Dolph Ziggler blew the roof off the building when he stormed to the ring and defeated Alberto Del Rio for the World Heavyweight Championship. The night after WrestleMania seemed like the perfect time to begin a summer-long march for The Show-Off.
Now it looks like it may be cut short.
After sustaining what has been reported to be a severe concussion, the decision should be simple. Ziggler should not compete in the scheduled ladder match at Extreme Rules. He's too young, too talented and bumps too hard on a regular basis to risk the long-term ramifications of a severe head injury.
Last week it was reported that Ziggler was suffering from amnesia. He had trouble remembering Monday night's Raw and Tuesday's SmackDown tapings. Considering that he's scheduled for a hard-hitting, brutal match at Extreme Rules, it's best to keep him on the sidelines.

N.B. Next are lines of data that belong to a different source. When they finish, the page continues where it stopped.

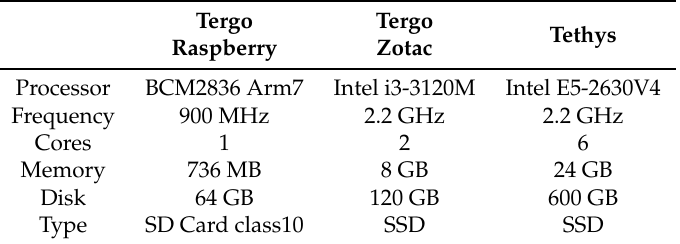
Table 3. Technical specifications of edge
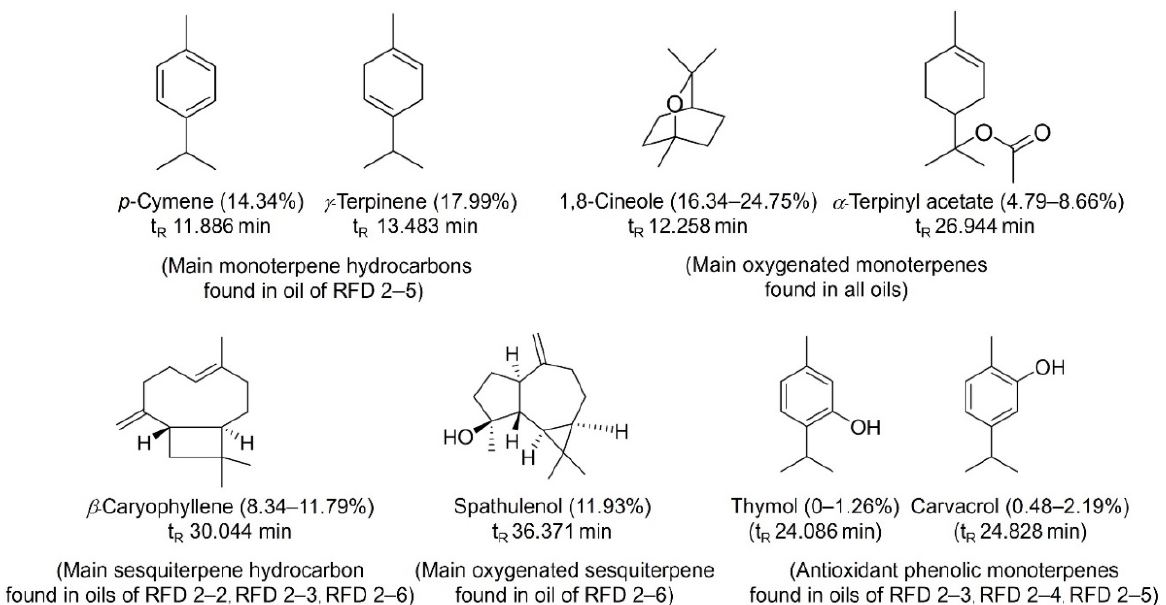
Figure 1. Chemical structures of main terpenoids and phenolic terpenoids found in essential oils of the E. urophylla clones (RFD 2–2, RFD 2–3, RFD 2–4, and RFD 2–6) and the E. urophylla × E.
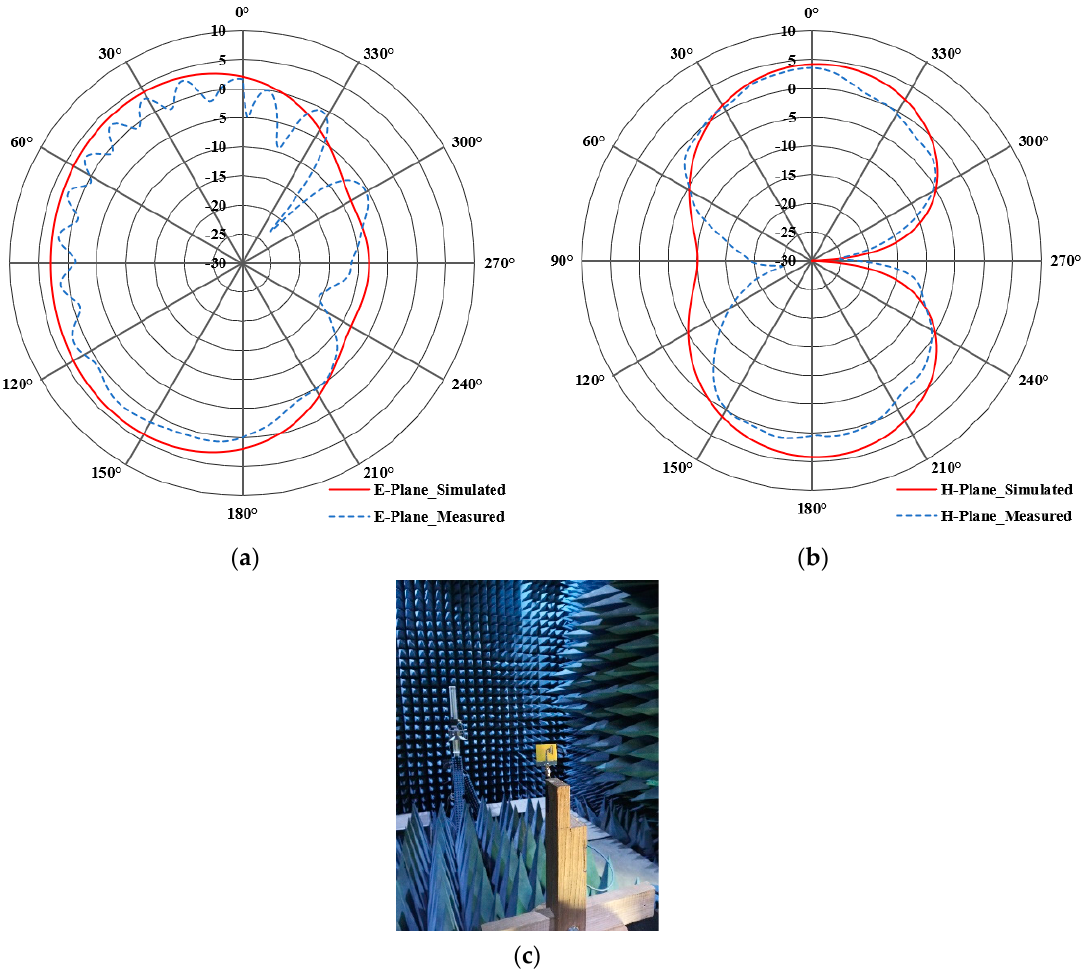
Figure 9. Simulated radiation pattern of the proposed antenna at 4.9 GHz: ( a ) E − Plane, ( b ) H − Plane, ( c ) radiation pattern measurement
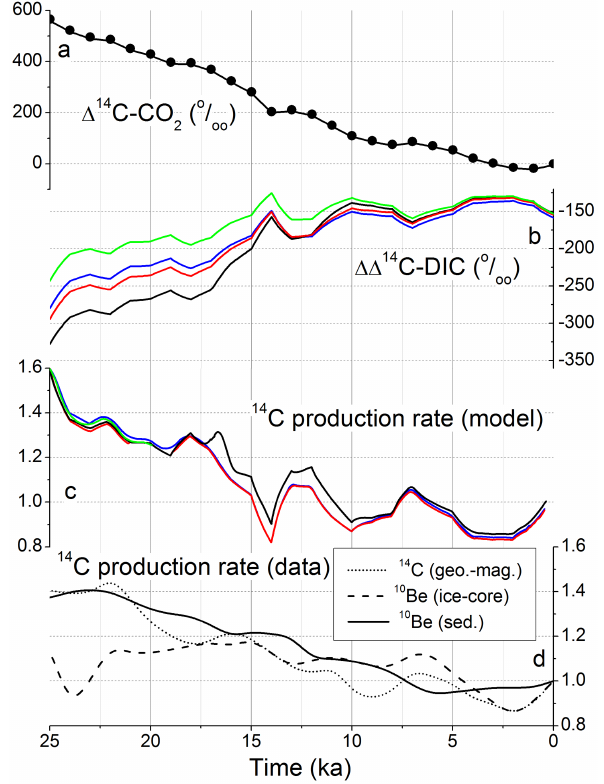
Figure 12. Radiocarbon values and production rates. (a) Atmo- spheric (cid:49) 14 C-CO 2 ; dots are IntCal13 data (Reimer et al., 2013) while the black line shows the values applied in the model runs. (b) Marine (cid:49)(cid:49) 14 C-DIC values calculated as difference between radiocarbon in seawater DIC and atmospheric CO 2 . The results of simulations STD-CC-CN, STD-CC, and STD are indicated as blue, red, and black lines, respectively. The green line indicates the re- sults obtained in a steady-state simulation under Holocene boundary conditions where all variables except atmospheric (cid:49) 14 C-CO 2 and radiocarbon production rate were kept constant over time. (c) Pro- duction rates of radiocarbon in the atmosphere calculated in the model runs and normalized to the pre-anthropogenic modern value (1.64atomscm 2 s − 1 ). (d) 14 C production rates calculated from the geo-magnetic record (Laj et al., 2002); 10 Be production rate as re- constructed from Greenland ice-core data (Muscheler et al., 2005; Reimer et al., 2013), 10 Be production rate as reconstructed from sed- iment data (Frank et al., 1997); all rates are normalized to their pre- anthropogenic modern values.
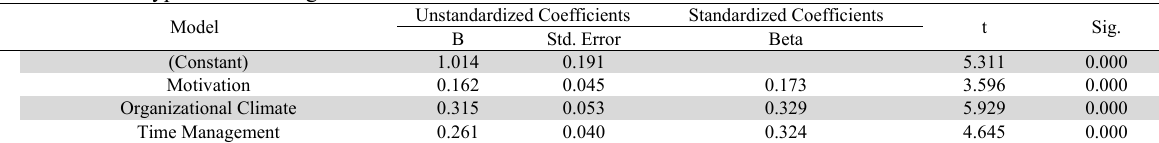
The Results of Hypothesis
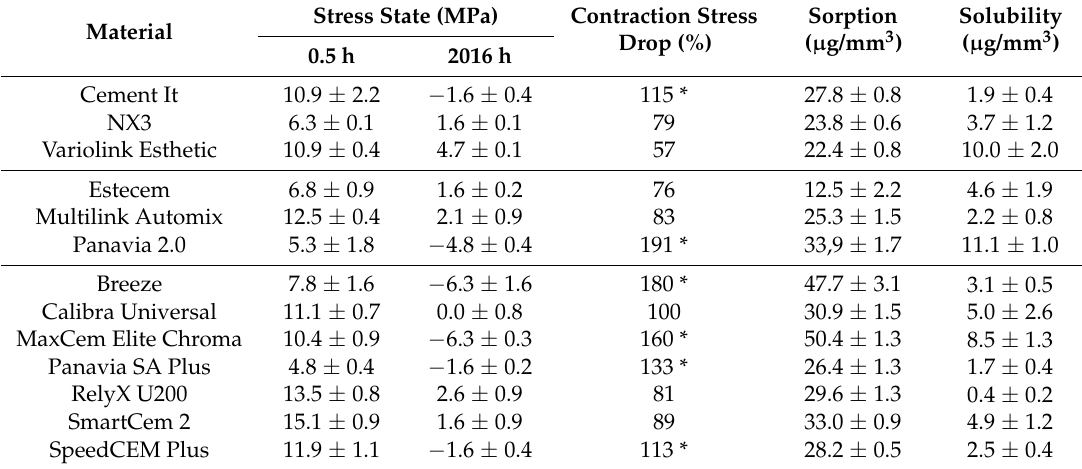
Table 3. Stress state before and after 2016 h (84 days) of water immersion, contraction stress drop, absorbency, and solubility of tested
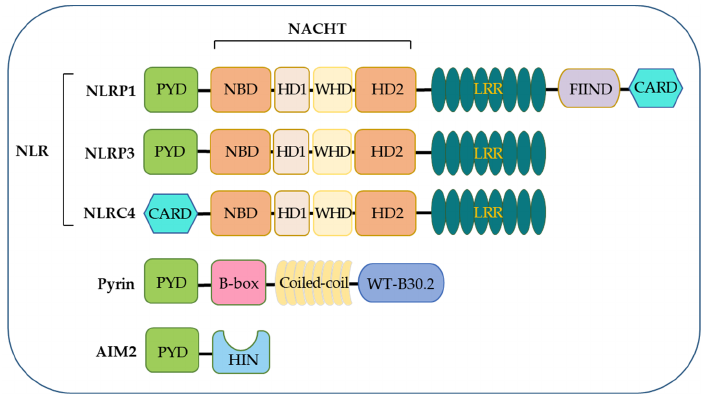
Figure 1. Domain architecture of canonical inflammasome sensors. Overview and alignment of the distinct domains for sensors that initiate canonical inflammasome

It's WWE's responsibility to sustain the health of its employees.
They may be independent contractors by law, but Vince McMahon, Triple H and the WWE leadership must consider the welfare of their most valuable assets when making these decisions. In an industry where creative direction is as fluid as the WWE, it's vital to adjust plans for the current storyline and move forward.
The World Heavyweight Championship match is the fourth match on the card, by my estimate. Triple H vs. Brock Lesnar in a cage will be the main event. Ryback and John Cena for the WWE Title will also draw a lot of PPV eyes. Whatever match or matches result from The Shield's interactions with Kane, Daniel Bryan and Kofi Kingston will be next on this tier. Then comes the ladder match.

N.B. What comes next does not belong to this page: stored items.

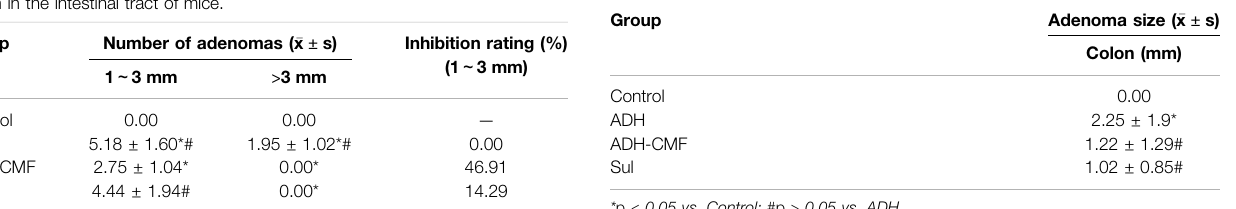
TABLE 2 | Adenoma size of colon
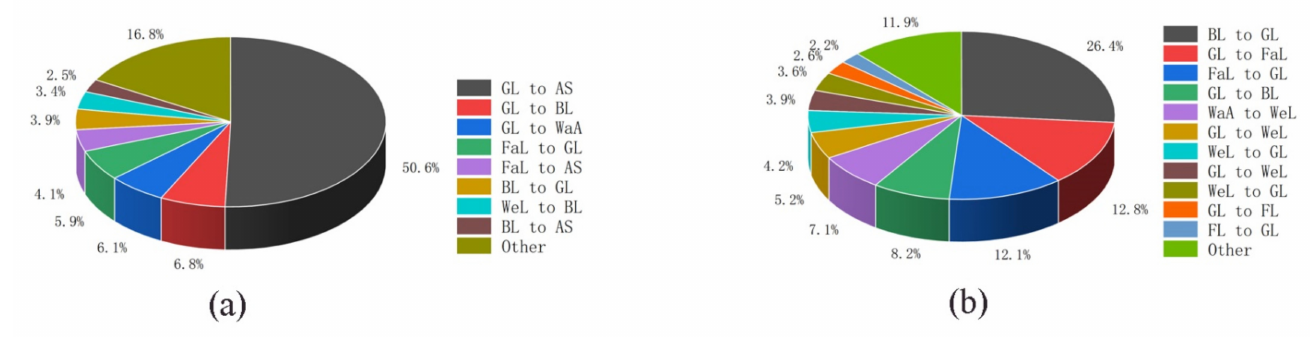
Figure 4. Main land type transformations in areas with significant vegetation changes. ( a ) Significant browning. ( b ) Significant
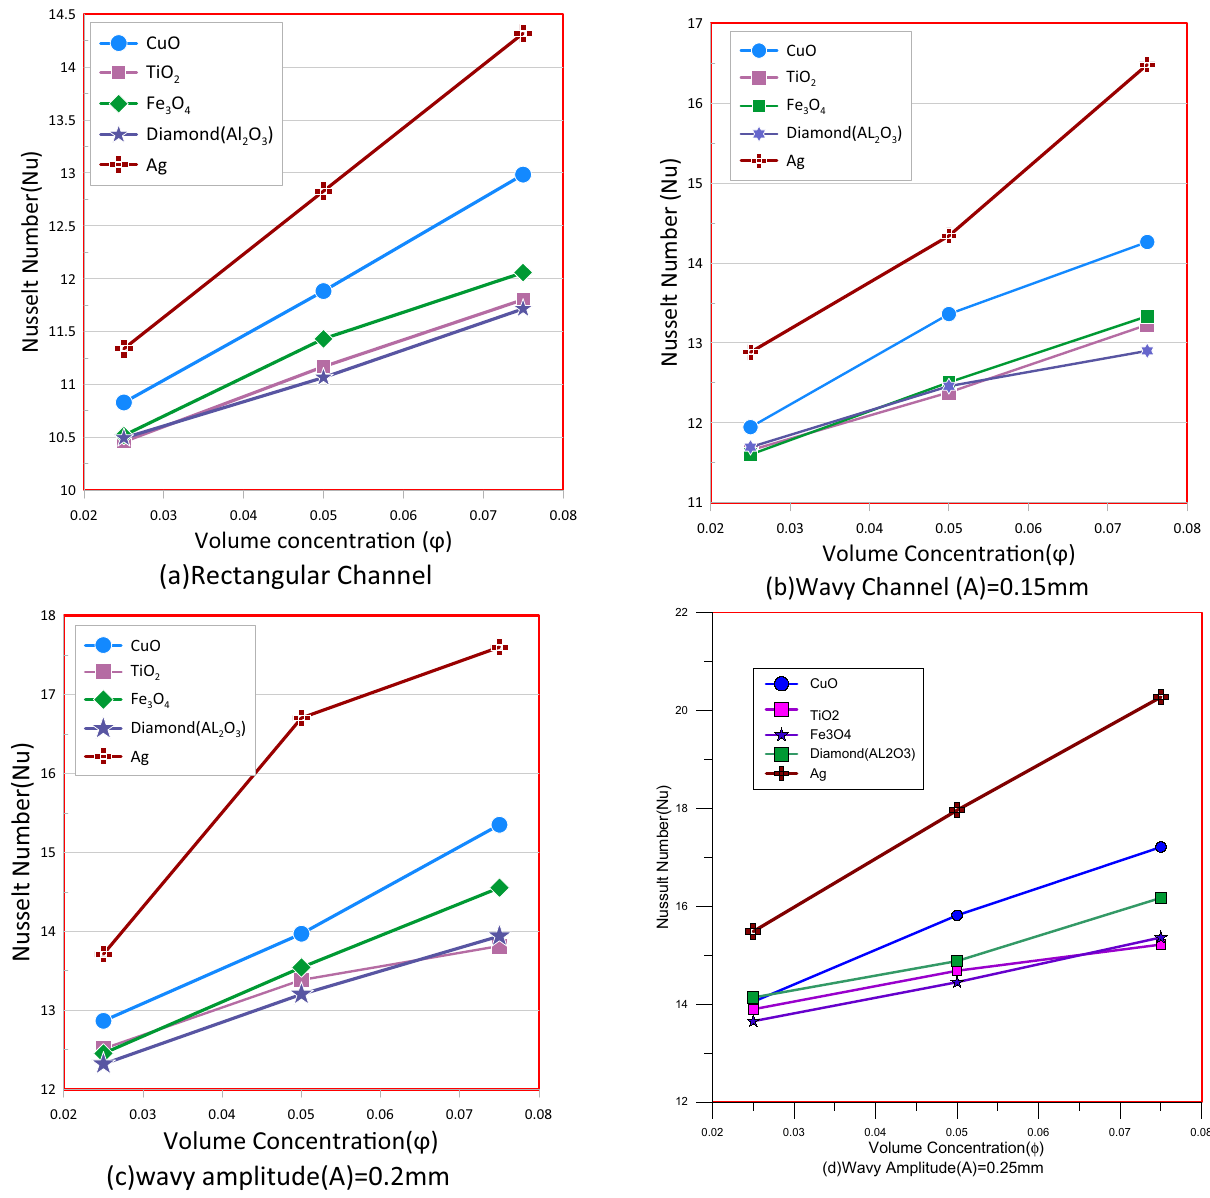
(d)Wavy Amplitude(A)=0.25mm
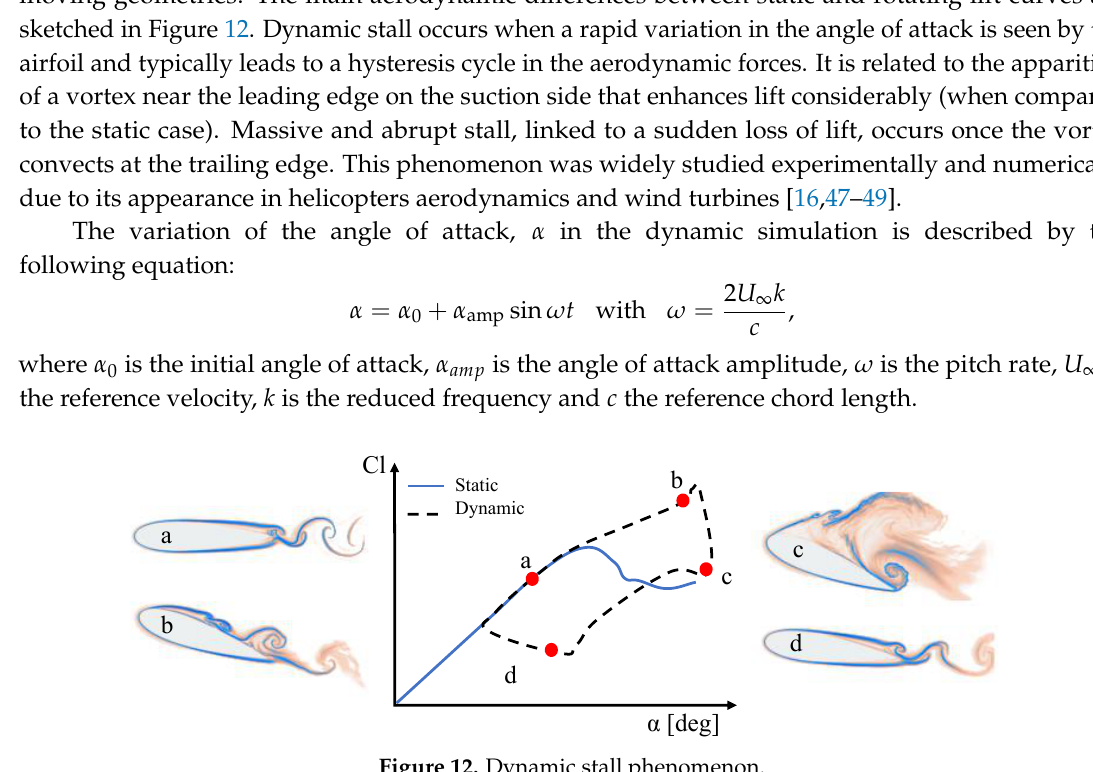
Figure 12. Dynamic stall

It's placement on the card gives the creative staff greater leeway. It also gives them a chance to actually be creative.
My preferred course is to elevate Big E. Langston.

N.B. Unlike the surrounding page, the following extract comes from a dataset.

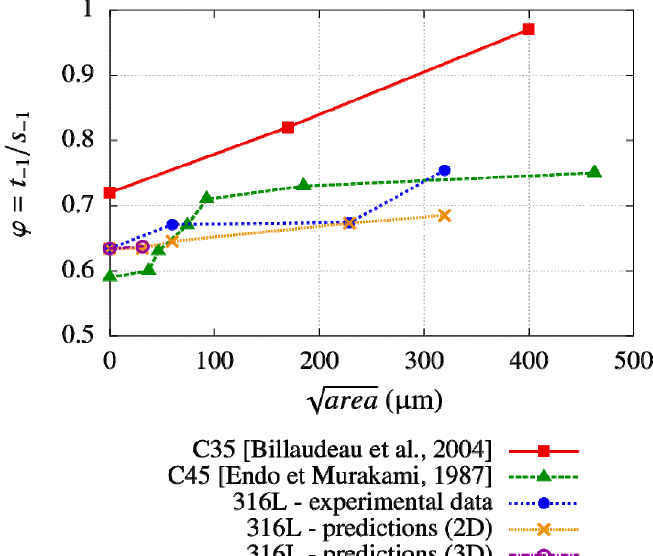
Figure 6: Comparison between the experimental and the predicted ratios of the fatigue limits under fully-reversed torsion t -1 and fully reversed tension s -1 : t -1 /s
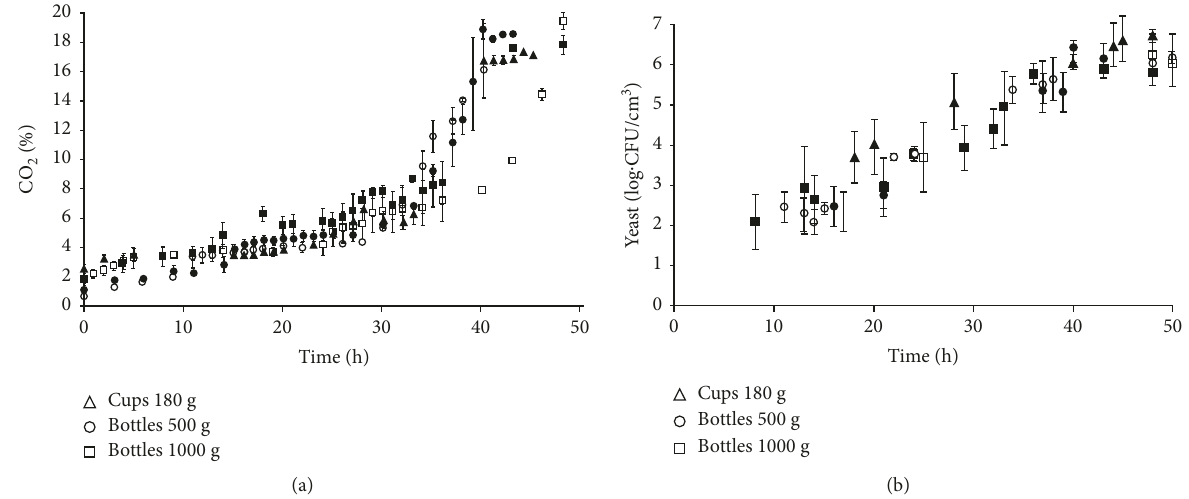
Figure 2: Changes in the CO ° C) of yogurt (“Vedro,” 2.8% milk fat) 2 content (a) and the number of yeasts (b) during the incubation (30 packed in PVC cups (180g) and the PVP bottles (500 g, 1000g) contaminated with the yeast Candida kefyr with initial concentration of 1CFU/cm 3 (open symbols) and 5 CFU/cm 3 (black symbols). The error bars represent standard deviation on experimental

Is he ready yet? Probably not. But he fits this role at the moment and it could be the break he needs to reach a new level. They could accidentally stumble into something marketable.
With Ziggler down, Vickie Guerrero enters to strip him of the belt and stick it to him and AJ for all they've done to her over the last year. At that point, though, Teddy Long steps in. He says that head injuries are serious business and that Ziggler, regardless of all his faults, should not lose the belt due to injury. However, Alberto Del Rio and Jack Swagger have each earned a shot at Ziggler's title at Extreme Rules, and that match will happen.
After a discussion with the Board of Directors, Long is here to offer Ziggler the chance to name a proxy for the match—a stand-in who will defend the belt in his place. Langston steps up, but Ziggler isn't sure. He finally relents and gives Langston the chance.
Ziggler is ringside for the match, but taken out by Swagger. Ziggler is helped to the back. AJ, though, gets involved and helps Langston win the match. With Ziggler still not medically cleared to return, Langston begins appearing at shows carrying the title as if it's his. He's competing in and winning matches with AJ in his corner.
AJ begins hanging on Langston's arm, looking at him longingly. Ziggler is announced to return two weeks before Payback to address the status of his health, but he's found unconscious backstage. AJ and Langston come to the ring without Ziggler and feign sadness. They say it's awful what's happened to Ziggler and that he must have lost consciousness backstage and is clearly not ready to compete.
That's when Ziggler's music hits. He storms to the ring to a huge babyface pop and attacks Langston. He picks up the belt and levels Langston, knocking him out of the ring. Ziggler, hanging over the top rope with the belt, barks at AJ and Langston.
The next week, Ziggler cuts a promo with backstage video footage of AJ and Langston together. He says that he knows it was Langston that took him out the week before. He tells Langston that he can have that trash bag nutcase AJ, but if he thinks he can take his title, he can meet him at Payback.
This storyline elevates Langston to a new level, gives the belt a storyline that people will invest in and positions Ziggler as a face the fans will want to cheer for.
Concussions are not something to overlook and it would be good business to give Ziggler the appropriate time to mend. WWE is able to set a standard, and by establishing concern over the health of one of its performers, can present an expectation throughout the wrestling industry.